CA AB 2013 Disclosure (Text to Speech)

Datasets Used for Suno Text-to-Speech Generative AI Models

This document provides information for California consumers, pursuant to California Civil Code Section 3110 et seq., on how we, Suno, Inc. and our affiliates and subsidiaries (“Suno”), use data to train Suno’s generative artificial intelligence services.

Dataset sources: Suno’s text-to-speech generative AI models (e.g., Bark) are trained on publicly available audio files and related metadata accessible on third-party websites on the open internet. Suno abides by all paywalls, password protections, and the like. In particular, Suno does not create login credentials for the purpose of obtaining training data from credentials-walled websites.

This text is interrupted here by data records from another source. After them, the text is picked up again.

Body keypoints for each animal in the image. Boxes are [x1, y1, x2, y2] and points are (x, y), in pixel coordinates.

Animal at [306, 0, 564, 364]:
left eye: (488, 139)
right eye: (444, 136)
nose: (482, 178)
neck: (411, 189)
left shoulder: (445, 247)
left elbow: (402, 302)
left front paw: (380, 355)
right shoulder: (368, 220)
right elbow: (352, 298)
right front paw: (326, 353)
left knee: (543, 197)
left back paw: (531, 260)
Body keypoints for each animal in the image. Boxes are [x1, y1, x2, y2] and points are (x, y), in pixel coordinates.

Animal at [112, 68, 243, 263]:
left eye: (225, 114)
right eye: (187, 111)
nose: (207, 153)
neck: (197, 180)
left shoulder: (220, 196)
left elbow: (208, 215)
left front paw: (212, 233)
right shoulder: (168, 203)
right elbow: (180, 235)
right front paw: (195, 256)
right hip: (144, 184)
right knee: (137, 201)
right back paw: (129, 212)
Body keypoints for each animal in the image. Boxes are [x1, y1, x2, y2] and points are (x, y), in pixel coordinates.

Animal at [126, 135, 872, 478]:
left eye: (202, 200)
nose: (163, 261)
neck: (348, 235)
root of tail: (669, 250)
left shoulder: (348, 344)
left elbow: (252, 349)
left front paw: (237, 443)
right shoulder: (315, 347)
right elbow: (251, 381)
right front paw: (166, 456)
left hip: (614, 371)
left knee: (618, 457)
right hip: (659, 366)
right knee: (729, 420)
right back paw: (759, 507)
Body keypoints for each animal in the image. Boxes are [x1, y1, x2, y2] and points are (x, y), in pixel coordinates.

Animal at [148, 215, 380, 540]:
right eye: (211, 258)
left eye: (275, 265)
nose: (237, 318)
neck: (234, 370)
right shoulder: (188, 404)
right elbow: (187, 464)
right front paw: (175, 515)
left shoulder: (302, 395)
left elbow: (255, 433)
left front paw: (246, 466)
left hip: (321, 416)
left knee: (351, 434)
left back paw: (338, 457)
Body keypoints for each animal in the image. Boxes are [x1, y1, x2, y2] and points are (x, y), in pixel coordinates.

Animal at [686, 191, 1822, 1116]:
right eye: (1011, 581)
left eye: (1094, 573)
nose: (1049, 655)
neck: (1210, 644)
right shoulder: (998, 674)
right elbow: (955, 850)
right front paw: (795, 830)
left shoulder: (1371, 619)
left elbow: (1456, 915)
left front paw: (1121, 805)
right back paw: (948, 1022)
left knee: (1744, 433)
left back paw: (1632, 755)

Intended purpose: Suno uses the collected data to train its text-to-speech generative AI models, which are intended to create novel speech and other sounds from text prompts.

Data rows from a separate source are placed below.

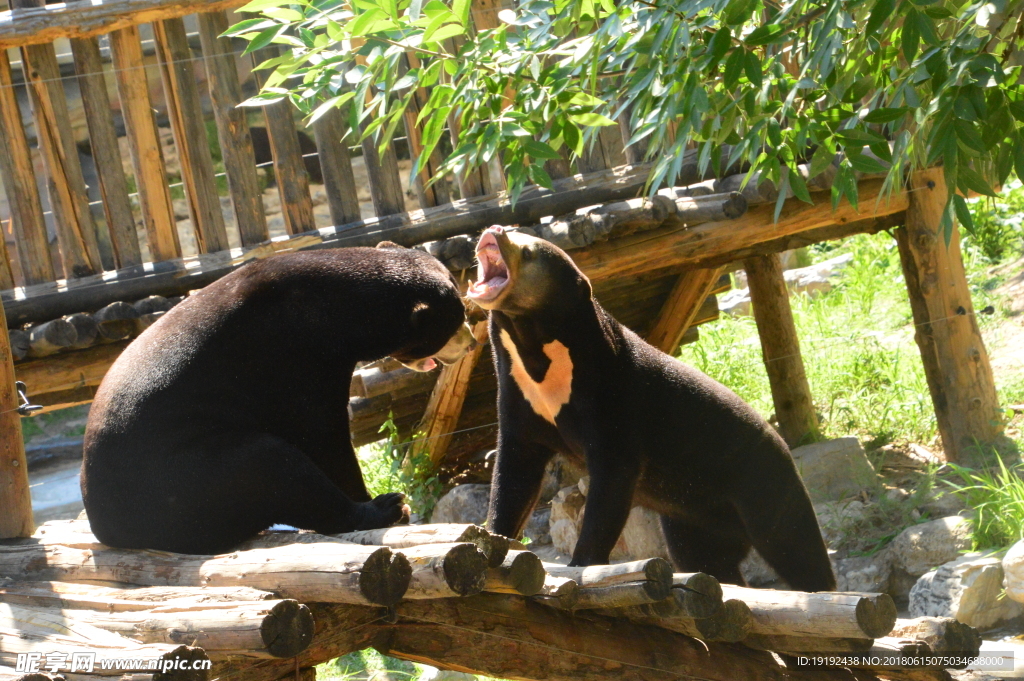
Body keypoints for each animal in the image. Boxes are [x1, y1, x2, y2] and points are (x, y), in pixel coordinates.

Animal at [81, 242, 473, 552]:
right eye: (456, 322)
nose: (470, 343)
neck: (336, 306)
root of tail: (107, 528)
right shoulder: (291, 356)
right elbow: (321, 434)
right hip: (187, 477)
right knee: (271, 465)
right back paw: (387, 507)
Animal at [468, 224, 835, 589]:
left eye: (528, 251)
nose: (494, 230)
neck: (543, 365)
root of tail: (782, 445)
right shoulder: (521, 404)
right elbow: (514, 478)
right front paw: (492, 538)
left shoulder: (613, 401)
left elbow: (611, 484)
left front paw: (581, 563)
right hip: (692, 521)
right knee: (709, 561)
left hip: (765, 484)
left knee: (796, 547)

Data points, including counts and types: Suno’s training data consists of millions of public audio files and corresponding textual metadata that help teach the models about what speech (and other sounds) sound like.

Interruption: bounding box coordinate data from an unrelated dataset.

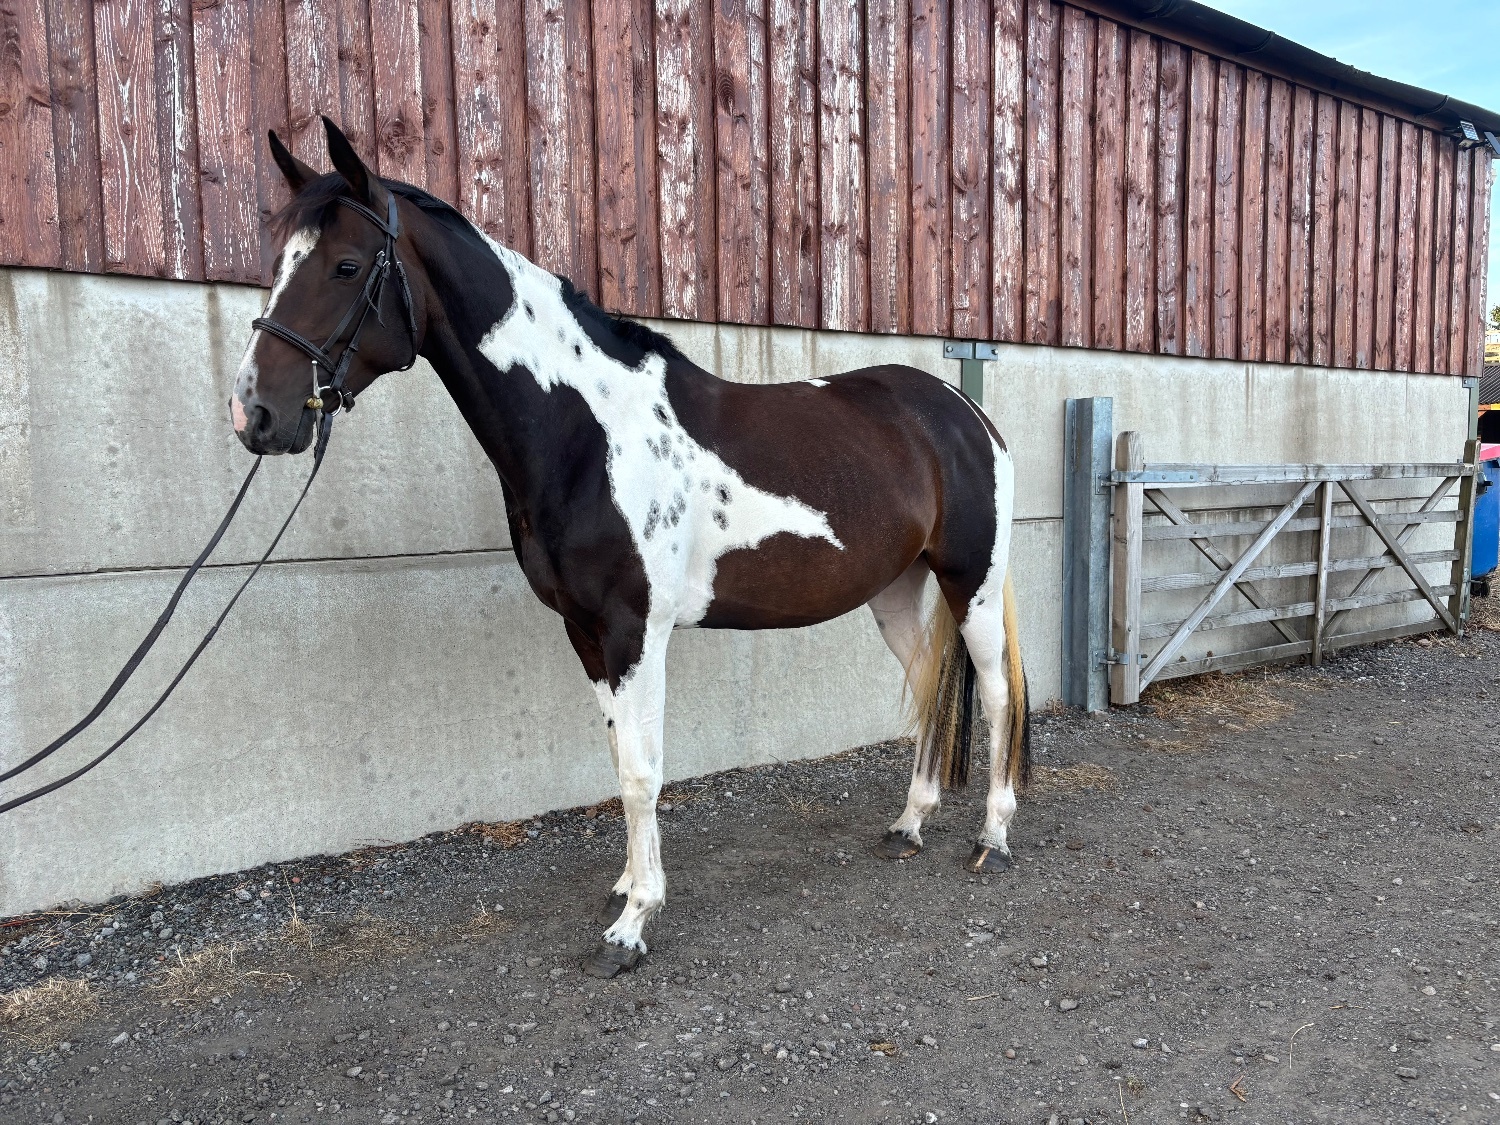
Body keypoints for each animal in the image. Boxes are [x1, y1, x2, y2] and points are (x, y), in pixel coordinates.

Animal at [231, 118, 1030, 978]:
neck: (591, 433)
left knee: (994, 693)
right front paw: (625, 885)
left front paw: (634, 924)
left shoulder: (634, 629)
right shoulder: (585, 633)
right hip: (895, 589)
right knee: (928, 683)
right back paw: (910, 823)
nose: (255, 412)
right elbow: (620, 759)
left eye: (346, 265)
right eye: (277, 262)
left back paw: (993, 837)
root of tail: (964, 413)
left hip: (972, 581)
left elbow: (644, 771)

Inclusion of public domain or IP-protected data: Suno trains its models on datasets that may be from the public domain and/or that may be subject to intellectual property protection.

Acquisition of data: As described above, Suno’s models were developed with publicly-available data, obtained in a manner that abided by all paywalls, password protections, and the like.

Inclusion of personal information or aggregate consumer information: Suno’s training datasets primarily consist of publicly available materials, which are not personal information as defined in subdivision (v) of California Civil Code Section 1798.140. Suno does not knowingly include in its training dataset aggregate consumer information as defined in subdivision (b) of California Civil Code Section 1798.140.

Cleaning, processing, and other modification to datasets: Suno undertook processing steps to associate audio files to their related metadata. Prior to training, Suno also organizes, cleans, filters, and processes the collected datasets to remove junk or other low-quality data and improve its usefulness for model training.

Data collection time period: Suno has been collecting data to train its text-to-speech generative AI models since Fall 2022.

Dates the datasets were first used: Suno began collecting the datasets in Spring 2023 and began using them for model development shortly thereafter.

Use of Synthetic Data: Suno did not use synthetic data in the development of text-to-speech models.